> _WHAT THE TASK REQUIRES_
Carry on the JFK taxi-pickup notebook, starting after its final cell.

> _EXTRACT TO READ_
- - - - - - -

In [1]:
# We now test the daily time series by training it on all of the 2023 data and predicted 2024

In [2]:
import pandas as pd

# Load 2023 
daily_counts_jfk_2023 = pd.read_csv("../data/interim/ts_2023.csv")

# Process into a series:
daily_counts_jfk_2023.index = daily_counts_jfk_2023["pickup_date"]
daily_counts_jfk_2023 = daily_counts_jfk_2023.drop("pickup_date", axis = 1)
daily_counts_jfk_2023.columns = ["num_taxis"]

FileNotFoundError: [Errno 2] No such file or directory: '../data/interim/ts_2023.csv'

In [None]:
# Load all the 2024 data
import glob

files_2024 = glob.glob("../data/raw/yellow_tripdata_2024*.parquet")

# Load and concatenate all the data into a single data frame:
df_2024 = pd.concat((pd.read_parquet(f) for f in files_2024), ignore_index = True)

In [None]:
df_2024.head()

In [None]:
df_2024.shape

In [None]:
df_2024.isna().sum()

In [None]:
# Daily time series
df_2024['pickup_date'] = df_2024['tpep_pickup_datetime'].dt.date

# Trips per day
daily_counts_2024 = df_2024.groupby('pickup_date').size()

# Plot
daily_counts_2024.plot(figsize = (12,6))

In [None]:
type(daily_counts_2024)

In [None]:
daily_counts_2023

In [None]:
# Get only the rows in 2024:
df_2024 = df_2024[df_2024['tpep_pickup_datetime'].dt.year == 2024]

In [None]:
# Daily time series
df_2024['pickup_date'] = df_2024['tpep_pickup_datetime'].dt.date

# Trips per day
daily_counts_2024 = df_2024.groupby('pickup_date').size()

# Plot
daily_counts_2024.plot(figsize = (12,6))

In [None]:
# Get JFK Airport data
df_jfk_2024 = df_2024[df_2024["PULocationID"] == 132].copy() 

In [None]:
df_jfk_2024.head()

In [None]:
df_jfk_2024.shape

In [None]:
# Save this as a .parquet to avoid long reload times in future
df_jfk_2024.to_parquet("../data/interim/processed_jfk_2024.parquet")

# To reload:
# df_jfk_2024 = pd.read_parquet("../data/interim/processed_jfk_2024.parquet")

In [None]:
# Daily time series
df_jfk_2024['pickup_date'] = df_jfk_2024['tpep_pickup_datetime'].dt.date

# Trips per day
daily_counts_jfk_2024 = df_jfk_2024.groupby('pickup_date').size()

# Plot
daily_counts_jfk_2024.plot(figsize = (12,6))

In [None]:
df_jfk_2024['pickup_hour'] = df_jfk_2024['tpep_pickup_datetime'].dt.hour

In [None]:
# sum by day by hour
by_day_hour_jfk_2024 = df_jfk_2024.groupby(['pickup_date', 'pickup_hour']).size().reset_index()

In [None]:
type(by_day_hour_jfk_2024)

In [None]:
# Save the hourly counts as a csv
by_day_hour_jfk_2024.to_csv("../data/interim/ts_hour_2024.csv")


In [None]:
type(daily_counts_jfk_2024)

In [None]:
print(pd.Series is pd.core.series.Series)  # True

In [None]:
# Save the daily counts as a csv
daily_counts_jfk_2024.to_csv("../data/interim/ts_2024.csv")

- - - - - - -

> _EXTRACTED ENTRIES_
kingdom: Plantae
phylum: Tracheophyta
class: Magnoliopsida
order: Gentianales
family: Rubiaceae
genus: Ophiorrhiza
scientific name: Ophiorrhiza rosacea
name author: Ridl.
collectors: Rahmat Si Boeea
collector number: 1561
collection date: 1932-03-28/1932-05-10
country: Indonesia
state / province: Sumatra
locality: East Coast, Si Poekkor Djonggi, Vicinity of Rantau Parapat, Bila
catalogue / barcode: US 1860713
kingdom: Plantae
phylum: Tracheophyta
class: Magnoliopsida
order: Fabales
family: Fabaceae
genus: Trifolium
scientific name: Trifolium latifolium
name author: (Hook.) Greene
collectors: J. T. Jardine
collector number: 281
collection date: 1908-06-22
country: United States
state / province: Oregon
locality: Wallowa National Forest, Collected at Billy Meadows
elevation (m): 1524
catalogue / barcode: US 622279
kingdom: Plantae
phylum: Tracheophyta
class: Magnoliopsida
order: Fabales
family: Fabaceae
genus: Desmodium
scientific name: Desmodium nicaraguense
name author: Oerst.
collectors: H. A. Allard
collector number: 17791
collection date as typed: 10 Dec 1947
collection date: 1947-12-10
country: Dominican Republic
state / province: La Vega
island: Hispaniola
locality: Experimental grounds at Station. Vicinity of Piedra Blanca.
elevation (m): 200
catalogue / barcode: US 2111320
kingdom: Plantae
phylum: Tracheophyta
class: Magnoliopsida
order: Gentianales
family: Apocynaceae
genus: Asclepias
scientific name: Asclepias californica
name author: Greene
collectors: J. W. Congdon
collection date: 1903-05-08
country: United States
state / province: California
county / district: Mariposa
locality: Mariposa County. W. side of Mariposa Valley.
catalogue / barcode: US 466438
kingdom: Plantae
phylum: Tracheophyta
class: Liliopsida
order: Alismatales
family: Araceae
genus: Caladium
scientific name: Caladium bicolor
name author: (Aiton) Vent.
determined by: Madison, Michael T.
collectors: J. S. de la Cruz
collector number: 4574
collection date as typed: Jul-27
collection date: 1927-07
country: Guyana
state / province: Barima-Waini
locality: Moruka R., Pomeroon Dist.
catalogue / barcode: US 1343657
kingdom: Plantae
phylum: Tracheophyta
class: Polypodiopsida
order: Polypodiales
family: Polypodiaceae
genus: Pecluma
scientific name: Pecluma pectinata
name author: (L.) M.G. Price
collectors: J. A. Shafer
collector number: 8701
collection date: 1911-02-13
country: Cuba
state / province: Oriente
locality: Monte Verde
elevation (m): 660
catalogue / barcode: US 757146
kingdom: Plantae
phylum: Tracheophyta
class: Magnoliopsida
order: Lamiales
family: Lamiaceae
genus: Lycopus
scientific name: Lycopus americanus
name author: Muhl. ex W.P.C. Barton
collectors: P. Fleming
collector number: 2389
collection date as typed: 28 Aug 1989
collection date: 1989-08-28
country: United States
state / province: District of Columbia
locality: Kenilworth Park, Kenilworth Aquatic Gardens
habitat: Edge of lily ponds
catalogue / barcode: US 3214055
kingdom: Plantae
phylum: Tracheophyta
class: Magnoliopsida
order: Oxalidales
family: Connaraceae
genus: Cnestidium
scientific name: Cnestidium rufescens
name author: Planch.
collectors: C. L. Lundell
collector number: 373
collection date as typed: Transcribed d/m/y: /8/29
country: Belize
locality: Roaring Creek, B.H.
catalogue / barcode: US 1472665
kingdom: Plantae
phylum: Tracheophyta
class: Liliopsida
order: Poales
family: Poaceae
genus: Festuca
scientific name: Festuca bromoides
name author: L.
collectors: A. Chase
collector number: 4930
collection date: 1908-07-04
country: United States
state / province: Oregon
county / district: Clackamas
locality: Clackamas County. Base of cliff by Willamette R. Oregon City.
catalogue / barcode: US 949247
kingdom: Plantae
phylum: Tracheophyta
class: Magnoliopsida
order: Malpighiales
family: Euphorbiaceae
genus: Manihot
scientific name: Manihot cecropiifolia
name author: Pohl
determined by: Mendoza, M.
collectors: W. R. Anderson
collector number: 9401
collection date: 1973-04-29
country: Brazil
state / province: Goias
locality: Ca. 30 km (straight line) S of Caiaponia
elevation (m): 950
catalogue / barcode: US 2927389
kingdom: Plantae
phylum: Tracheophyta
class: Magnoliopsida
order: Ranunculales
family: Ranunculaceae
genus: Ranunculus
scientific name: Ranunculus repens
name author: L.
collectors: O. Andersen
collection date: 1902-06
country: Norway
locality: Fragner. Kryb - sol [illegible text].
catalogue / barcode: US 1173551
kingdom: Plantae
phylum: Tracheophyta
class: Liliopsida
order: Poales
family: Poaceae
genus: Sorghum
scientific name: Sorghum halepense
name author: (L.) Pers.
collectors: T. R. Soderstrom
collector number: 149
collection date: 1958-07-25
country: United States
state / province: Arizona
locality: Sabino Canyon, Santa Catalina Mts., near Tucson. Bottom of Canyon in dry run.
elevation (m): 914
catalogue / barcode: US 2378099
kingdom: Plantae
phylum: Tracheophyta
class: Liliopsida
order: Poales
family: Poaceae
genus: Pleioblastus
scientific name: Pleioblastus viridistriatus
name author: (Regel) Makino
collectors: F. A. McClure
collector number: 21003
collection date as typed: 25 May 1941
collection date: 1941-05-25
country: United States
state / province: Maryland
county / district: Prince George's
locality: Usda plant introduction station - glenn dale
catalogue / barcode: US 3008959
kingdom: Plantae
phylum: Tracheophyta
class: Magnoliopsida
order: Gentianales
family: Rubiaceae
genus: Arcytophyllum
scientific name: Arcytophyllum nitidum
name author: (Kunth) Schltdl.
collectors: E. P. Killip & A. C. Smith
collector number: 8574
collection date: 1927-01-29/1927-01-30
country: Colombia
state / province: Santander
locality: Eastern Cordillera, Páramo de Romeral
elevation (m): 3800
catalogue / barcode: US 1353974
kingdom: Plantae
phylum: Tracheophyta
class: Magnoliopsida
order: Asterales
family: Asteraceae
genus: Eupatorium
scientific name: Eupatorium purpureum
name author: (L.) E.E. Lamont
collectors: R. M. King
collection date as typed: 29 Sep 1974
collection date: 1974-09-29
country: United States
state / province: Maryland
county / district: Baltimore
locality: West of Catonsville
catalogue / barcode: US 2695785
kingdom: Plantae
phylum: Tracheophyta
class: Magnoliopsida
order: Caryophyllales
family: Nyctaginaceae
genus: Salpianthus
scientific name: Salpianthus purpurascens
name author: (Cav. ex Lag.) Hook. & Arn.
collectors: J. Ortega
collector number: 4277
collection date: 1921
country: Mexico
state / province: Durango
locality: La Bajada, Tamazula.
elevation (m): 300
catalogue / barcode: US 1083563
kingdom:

- - - - - - -

> _WRITTEN ANSWER_
# Reload
# ts_2024 = pd.read_csv("../data/interim/ts_2024.csv")

In [None]:
from statsmodels.tsa.deterministic import DeterministicProcess

y = daily_counts_jfk_2023

# When forecasting we need the index to have a frequency, for us this is daily
y.index = pd.date_range(start=y.index[0], periods=len(y), freq="D")


dp = DeterministicProcess(
    index = y.index,
    constant = True,   # Dummy feature for bias (y-intercept)
    order = 3,         # Polynomial trend (degree 1 = linear)
    seasonal = True,    # Adds seasonal dummies
    period = 7,        # Weekly seasonality (7-day cycle)
    drop = True,       # Drop first column to avoid collinearity
)

X = dp.in_sample()


In [None]:
# We now add in the lag features.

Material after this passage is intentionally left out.